The Western Australian Environmental Protection Authority (EPA) has recommended approval to increase the life of the North West Shelf (NWS) project, with key environmental conditions for the ongoing operations in the decades ahead.
One of the conditions is to reduce greenhouse gas (GHG) emissions from the existing facility, which has been operating since 1984, to net zero by 2050.
EPA chairperson Professor Matthew Tonts said on Thursday that GHG emissions had been a critical part of the environmental impact assessment over more than three years.
He said the EPA had insisted on additional measures for the mitigation of GHG emissions to those proposed by the NWS joint venture (JV).
“If unabated, the extension proposal would have emitted a total of 385-million tonnes of CO2-e over its life. But through this assessment, we have been able to insist on a reduction of more than 250-million tonnes,” Tonts said.
“Conditions require the proponent to avoid, reduce and/or offset the total quantity of reservoir CO2 emissions released to the atmosphere from the issue date of any Ministerial approval to 2029.”
The extension proposal is located on the Burrup Peninsula, 18 km northwest of Karratha. The NWS JV, operated by Woodside Energy, proposes to extend the life of its Karratha gas plant to enable the processing of third-party gas and fluids until 2070.
In its report to the Minister for Environment, the EPA also recommended conditions to ensure no adverse impacts to the Murujuga rock art.
Woodside Energy executive VP for Australian operations Fiona Hick said the JV would carefully consider the conditions outlined by the EPA.
“After extended engagement with the EPA and relevant stakeholders over more than three years, the release of the EPA report and recommended conditions marks an important step towards securing the future of the NWS project and ongoing benefits for our community.
“At a time of heightened concern around energy security, the NWS project has an important role to play in delivering natural gas to local and international customers, providing energy that can support their decarbonisation commitments,” she said.
The Woodside-operated NWS project is noted to have delivered a considerable portion of the local gas supply in Western Australia.
Since starting operations in 1984, the NWS project has supplied more than 5 970 PJ of domestic gas, which is equal to 15 times the total anticipated demand for natural gas in Western Australia this year.
The continued operation of this infrastructure is expected to unlock new gas supply for Western Australian and global customers, supporting the delivery of affordable and reliable energy for years to come.

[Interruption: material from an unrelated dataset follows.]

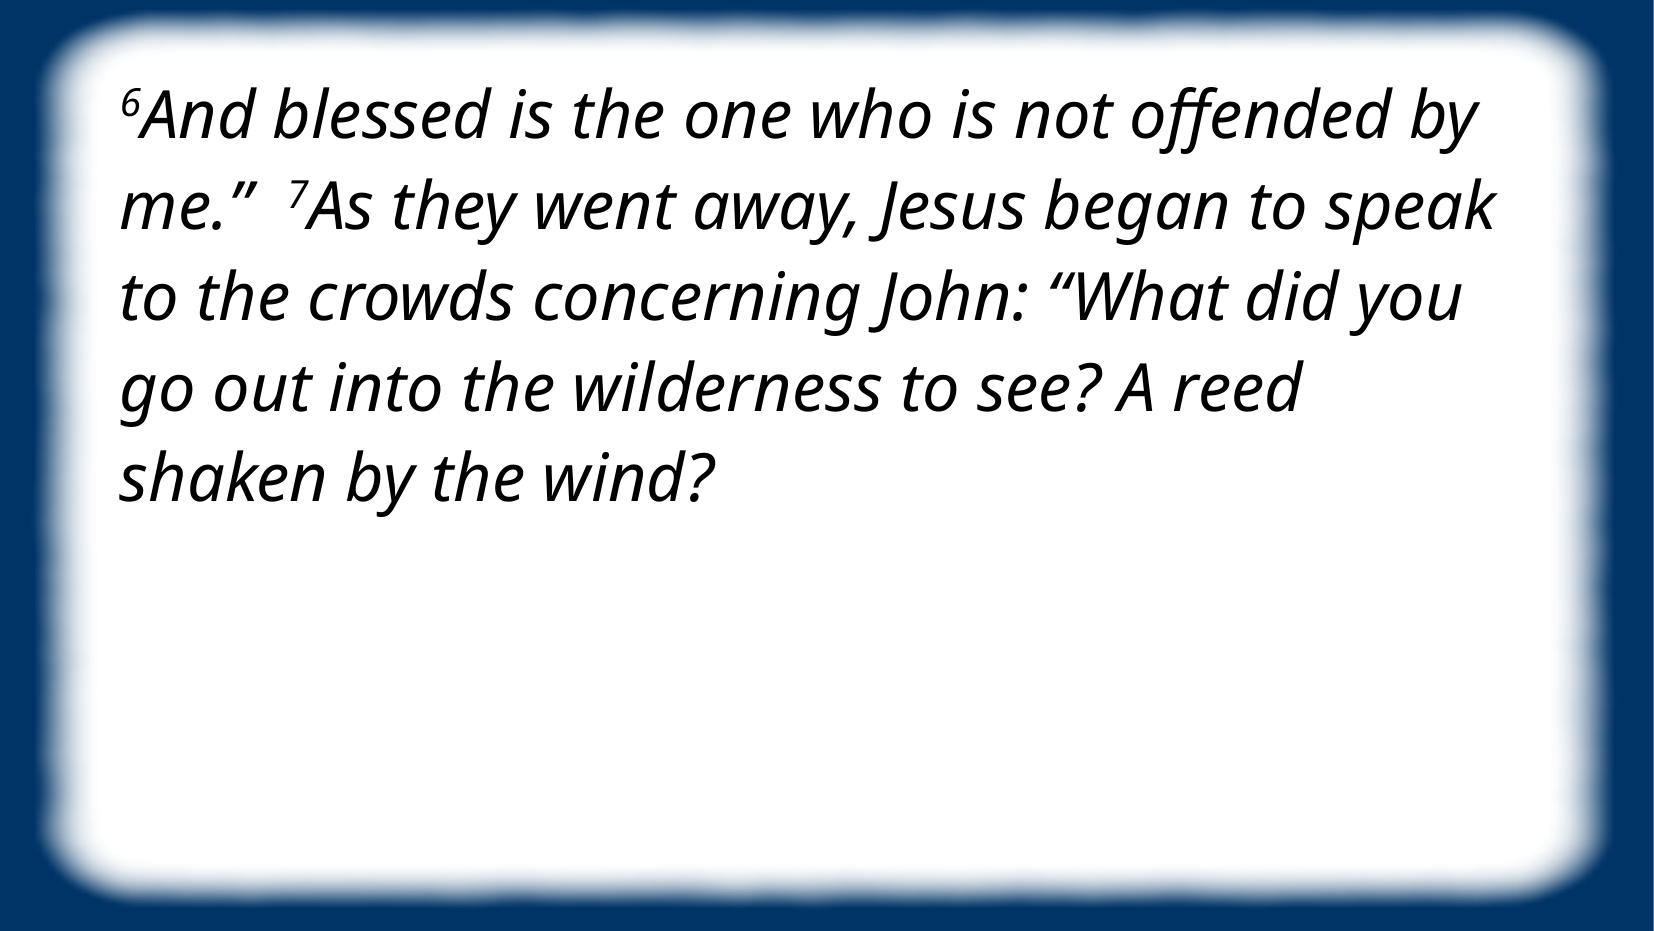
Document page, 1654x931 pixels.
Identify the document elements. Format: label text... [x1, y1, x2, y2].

text_box 6And blessed is the one who is not offended by me.” 7As they went away, Jesus began to speak to the crowds concerning John: “What did you go out into the wilderness to see? A reed shaken by the wind? [105, 60, 1546, 519]
picture [0, 0, 1654, 931]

Moreover, the NWS is set to continue to be a considerable contributor to Australian gross domestic product and a major employer, providing jobs and investment in the Pilbara region and the state of Western Australia.
Meanwhile, the continued development of natural gas through the North West Shelf is noted to align with Woodside’s climate strategy.
The climate strategy has two key elements, namely, reducing the net equity Scope 1 and 2 GHG emissions towards an aspiration of net zero by 2050 or sooner, and investing in the products and services that customers need as they reduce their emissions.